I tell the children’s social worker, only to have them ignore it. ‘Different parenting styles’ is how they like to classify my concerns. Nothing to see here.
I keep telling everyone what’s going on. I’ve been telling them for years. But nobody listens. And still my children ask me to come home.
Just what can I say?
One thought on “Come home, daddy”
Have you considered hiring a private investigator? This may seem like an extreme step to take; but social service workers are highly overwhelmed with cases, and do not have the time or resources to observe and record the behavior of which you speak. (And I’m sure you are well aware that she is the picture of perfection, when need be… that’s the blessing and the curse of the Borderline.)

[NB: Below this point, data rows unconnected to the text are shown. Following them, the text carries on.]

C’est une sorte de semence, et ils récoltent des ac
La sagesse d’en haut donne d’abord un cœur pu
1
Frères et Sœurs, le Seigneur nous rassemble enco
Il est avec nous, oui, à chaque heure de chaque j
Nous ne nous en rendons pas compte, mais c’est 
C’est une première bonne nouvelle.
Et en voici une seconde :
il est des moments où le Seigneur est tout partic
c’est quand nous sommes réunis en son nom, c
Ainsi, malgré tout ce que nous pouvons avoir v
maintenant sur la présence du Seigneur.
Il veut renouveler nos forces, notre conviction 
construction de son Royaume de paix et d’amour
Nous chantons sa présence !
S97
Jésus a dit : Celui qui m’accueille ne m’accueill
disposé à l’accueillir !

My husband and I fought a similar battle against my son’s stepmother, when he was young. Social services only saw what she wanted them to see — and the courts didn’t listen to our boy’s mental health care providers. We heard much the same: that our parenting styles were different. (True, we were not abusive. Not that they ever acknowledged that difference.)
It wasn’t until we had gathered enough evidence through a private investigator’s services, that we were able to arm our social services representative with the ammunition she needed to protect our child… and once she had it in hand, she fought like hell to protect him, and we won.
Private investigators have the time — and more importantly, the necessary distance — required to capture the nightmare of Borderline behavior. Please consider finding one as an ally in your fight to protect your children. It is well worth the expense.